*AUSGEWÄHLTER TEXT*
========================
Die habeas corpus-Akte, also das Recht auf körperliche Unversehrtheit, wie es im englischen Rechtssystem frühzeitig tief verankert war, wirkt bei Bentham nach. Es führt zu einer Körperphobie, zu einem noli me tangere, wie es auch die Erbauer der französischen Militärakademie in Paris vor Augen gehabt haben mögen, als sie Mitte des 18. Jahrhunderts die Schlafräume für die künftigen Offiziere konzipierten. Jeder Schafraum, so erzählt Foucault im beigefügten Interview, sollte aus einer verglasten Zelle bestehen: „Es gab außerdem einen sehr komplizierten Mechanismus, allein zu dem Zweck dass der Friseur jeden Internatsschüler kämmen konnte, ohne ihn physisch zu berühren.“
Benthams Denken bewegt sich zwischen den Empfindungspolen von Schmerz und Lust. „Sie beherrschen uns in allem, was wir tun, was wir sagen, was wir denken. Jegliche Anstrengung, die wir auf uns nehmen können, um unser Joch von uns schütteln, wird lediglich dazu dienen, es zu beweisen und zu bestätigen.“ Wenn schon eine Loslösung unmöglich ist, dann sind Menschen doch gut beraten, das Maß der Schmerzen auf ein Minimum zu beschränken. Was sogar für die Insassen des Kontrollhauses gelten soll. Die werden zur Strafe mitnichten in ein mittelalterliches Verlies verbracht, dafür aber soll ihre Zelle künstlich verdunkelt werden. Ein kleiner Aufwand, der eine umso höhere Wirkung erzielen soll. Von seinem Zeitgenossen, dem Marquis de Sade, dessen Phantasien ebenfalls um Schlösser und Anstalten, um Täter und ihre Opfer, um Qual und Lust kreisen, trennt Bentham mehr als nur der Kanal zwischen England und Frankreich. Und völlig verständnislos hätte der wohlsituierte Esquire Bentham später dem kakanischen Baron von Sacher-Masoch gegenübergestanden, der in bezeichnender Verschiebung hin zur Opferperspektive eine wieder andere Maxime für Sexualität aufgestellt hatte, dass nämlich erst das Erleben von Schmerz Voraussetzung für Lusterfahrung sei.
========================
*AUSZUG AUS DATENSÄTZEN*
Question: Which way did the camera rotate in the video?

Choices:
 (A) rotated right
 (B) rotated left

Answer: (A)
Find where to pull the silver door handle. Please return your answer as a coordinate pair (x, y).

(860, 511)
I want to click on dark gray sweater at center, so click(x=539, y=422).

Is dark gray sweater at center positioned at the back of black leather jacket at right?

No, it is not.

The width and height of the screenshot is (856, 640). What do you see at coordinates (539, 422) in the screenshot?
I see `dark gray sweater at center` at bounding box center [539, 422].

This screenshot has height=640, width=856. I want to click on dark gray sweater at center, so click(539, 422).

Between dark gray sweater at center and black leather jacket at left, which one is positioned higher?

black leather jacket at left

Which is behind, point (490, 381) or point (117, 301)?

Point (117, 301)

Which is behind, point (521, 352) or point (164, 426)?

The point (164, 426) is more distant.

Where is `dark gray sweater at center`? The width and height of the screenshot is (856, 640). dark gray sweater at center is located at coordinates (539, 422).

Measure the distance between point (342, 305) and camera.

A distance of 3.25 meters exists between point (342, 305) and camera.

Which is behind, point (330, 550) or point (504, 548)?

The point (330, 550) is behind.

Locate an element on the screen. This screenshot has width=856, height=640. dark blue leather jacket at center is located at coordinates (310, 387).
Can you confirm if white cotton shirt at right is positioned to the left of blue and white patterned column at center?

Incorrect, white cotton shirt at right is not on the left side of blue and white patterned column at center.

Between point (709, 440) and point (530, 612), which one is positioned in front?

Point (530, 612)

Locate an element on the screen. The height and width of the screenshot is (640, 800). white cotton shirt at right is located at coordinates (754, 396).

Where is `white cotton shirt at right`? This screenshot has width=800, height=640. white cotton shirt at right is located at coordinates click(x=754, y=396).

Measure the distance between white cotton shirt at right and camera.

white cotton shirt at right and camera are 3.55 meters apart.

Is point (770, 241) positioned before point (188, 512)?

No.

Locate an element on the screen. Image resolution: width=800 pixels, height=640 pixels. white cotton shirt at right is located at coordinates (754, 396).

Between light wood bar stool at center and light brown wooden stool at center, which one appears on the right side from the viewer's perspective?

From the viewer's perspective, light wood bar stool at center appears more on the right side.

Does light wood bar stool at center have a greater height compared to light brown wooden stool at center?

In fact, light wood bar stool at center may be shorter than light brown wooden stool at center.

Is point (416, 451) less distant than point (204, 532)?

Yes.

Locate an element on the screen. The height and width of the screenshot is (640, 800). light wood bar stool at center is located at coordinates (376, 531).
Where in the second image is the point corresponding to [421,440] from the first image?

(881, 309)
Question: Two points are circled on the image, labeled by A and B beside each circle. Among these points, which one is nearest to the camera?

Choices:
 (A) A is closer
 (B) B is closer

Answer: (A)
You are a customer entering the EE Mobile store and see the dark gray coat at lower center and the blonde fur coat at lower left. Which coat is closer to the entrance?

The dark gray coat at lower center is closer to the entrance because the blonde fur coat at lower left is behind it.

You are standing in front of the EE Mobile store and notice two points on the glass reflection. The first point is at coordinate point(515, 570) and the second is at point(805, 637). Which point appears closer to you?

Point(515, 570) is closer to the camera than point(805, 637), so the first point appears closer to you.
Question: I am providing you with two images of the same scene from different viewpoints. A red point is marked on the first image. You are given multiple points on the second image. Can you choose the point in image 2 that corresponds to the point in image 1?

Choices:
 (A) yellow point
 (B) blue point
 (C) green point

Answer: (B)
========================
*WAS ZU TUN IST*
• a. Such jede Zeile der Datensätze heraus, in der das Wort „points“ vorkommt, und schreib sie ab.
• b. Führ den Text über Bentham nach seinem letzten Satz weiter.
Der Text über Bentham und die Datensätze stammen aus verschiedenen Quellen.

*DIE ANTWORTEN*
• a.
Question: Two points are circled on the image, labeled by A and B beside each circle. Among these points, which one is nearest to the camera?
You are standing in front of the EE Mobile store and notice two points on the glass reflection. The first point is at coordinate point(515, 570) and the second is at point(805, 637). Which point appears closer to you?
Question: I am providing you with two images of the same scene from different viewpoints. A red point is marked on the first image. You are given multiple points on the second image. Can you choose the point in image 2 that corresponds to the point in image 1?

• b.
Das Kontrollhaus ist in seiner reinen, unverfälschten Form niemals gebaut worden, sehr zum Leidwesen seines Erfinders, der sich mutmaßlich selbst gern um eine Lizenz als Gefängnisbetreiber und damit oberster Kontrolleur beworben hätte. Was die Frage aufwirft, wer den Vertreter der Macht und seine subalternen Mitarbeiter im Alltag überwacht hätte. Bentham bleibt an diesem Punkt einigermaßen vage: Er setzt auf ständige Selbstkontrolle, aber auch auf die Kontrolle durch die Besucher des Kontrollhaus, i.e. die interessierte Öffentlichkeit. Foucault interpretiert das so: „Man hat es mit einem Apparat totalen und zirkulierenden Misstrauens zu tun, weil es keinen absoluten Punkt gibt. Die Perfektion der Überwachung ist eine Summe von Böswilligkeiten.“ Ich würde in Zeiten der Transparenz noch einen Schritt weiter gehen, und Verdacht und Misstrauen als Wesensmerkmale dieser Gesellschaft bezeichnen. Und Bentham ist ihr Prophet, wenn auch ihr unfreiwilliger. Was er den Gruppen ausgeschlossener und rechtloser Menschen als Los zugedacht hat, droht sich nun in alltäglicher Form an allen Mitgliedern der Gesellschaft zu vollziehen. Jeder läuft Gefahr, zum Opfer von öffentlicher Denunziation und Bloßstellung zu werden.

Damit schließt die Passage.